Note that she was very intelligent, but like Steve Jobs she apparently went too far down the alternative medicine rabbit hole.
Since she worked for a consultant and I was not getting updates from anyone, I didn’t actually find out what happened to her until after she died. She left behind a bunch of Instagram posts and podcasts about her “healing journey.”

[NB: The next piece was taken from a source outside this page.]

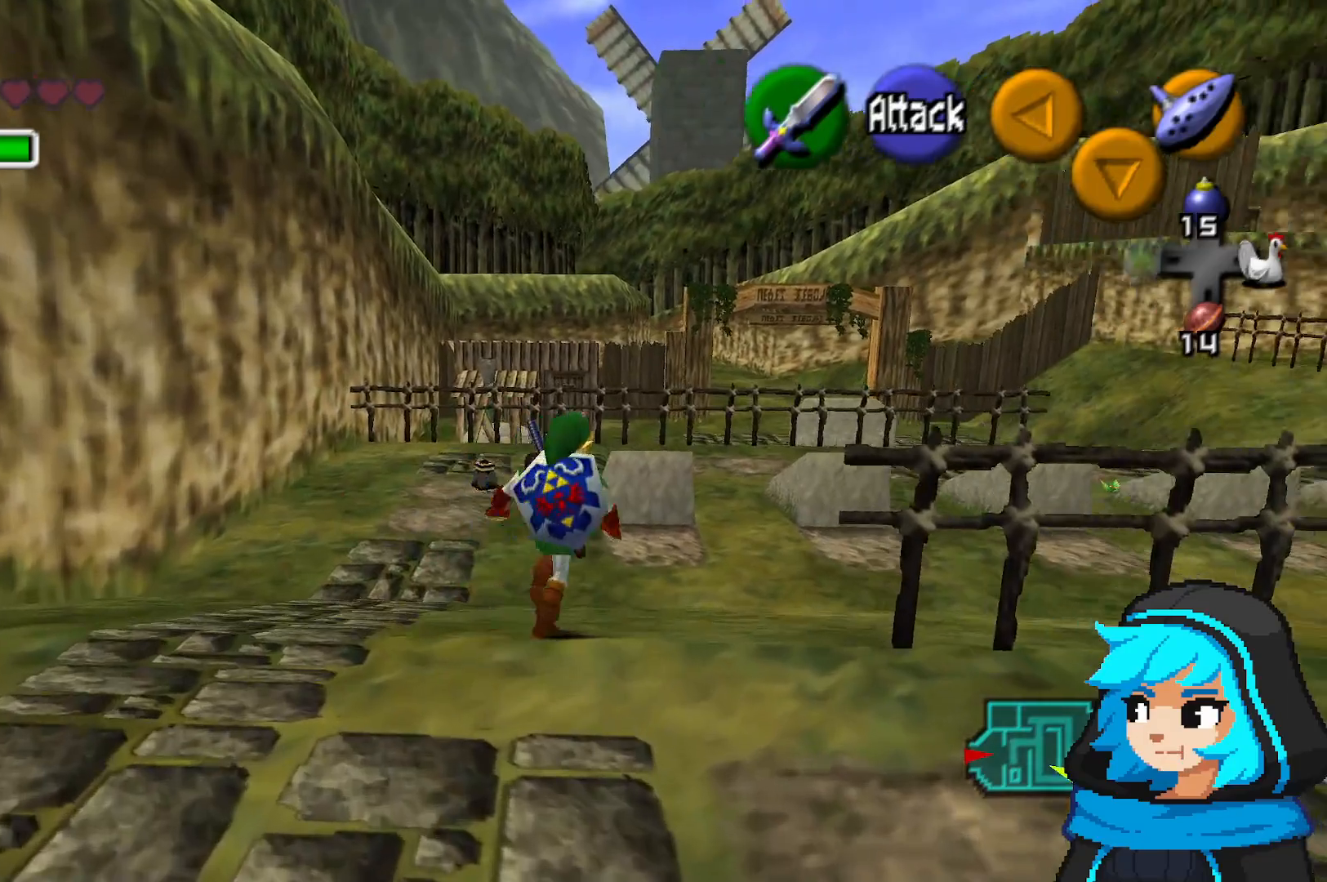
{"buttons": [], "left_stick": "up-right", "events": []}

What’s worse is that the crackpot facility she was getting “treatment” from wasn’t covered by her insurance, and so were hounding her for money in the last months of her life. Plus it was in Florida so she didn’t have any local support from family or friends. Again, I didn’t find any of this out until after she passed.
I know that conventional cancer treatment has serious side effects, but I have to believe that she would have lasted longer than six months if she had gotten mainstream evidence-based treatment. It was so sad to watch her get progressively sicker and weaker—but no less upbeat—in her various posts and videos.
I had a cousin who recently decided pretty much the same thing, although it wasn’t from kidney disease/dialysis. I doubt that would be the case with Edith, however, because she was AT a dialysis facility, presumably for the exact treatment that is intended to keep her alive. If she had decided she’d had enough, why go through the hassle of going to the clinic? She could have just told her niece that she’s feeling like she doesn’t need dialysis today.
The only thing more cringe-inducing than a “healing journey” is a “healing adventure”.
I can sort of see the appeal. Treatments for cancer sound very unpleasant. I had a friend who went through it (now in remission.) I absolutely hate nausea and pregnancy was bad enough with all that. So if someone offers you a “self-care” path instead of having a hole put into your chest, it’s gotta be tempting.
Unfortunately this kind of woo shows up around “curing” autism as well. And it can be fatal. We have a distant cousin who is always peddling woo (for money.) I once came home after a very hard day to find this woman putting electrodes on my husband’s head - he was too polite to say no - and she handed me what looked like a pair of headphones but were ostensibly some kind of brain wave treatment and told me it would help my son. I wanted to drop kick her through a window.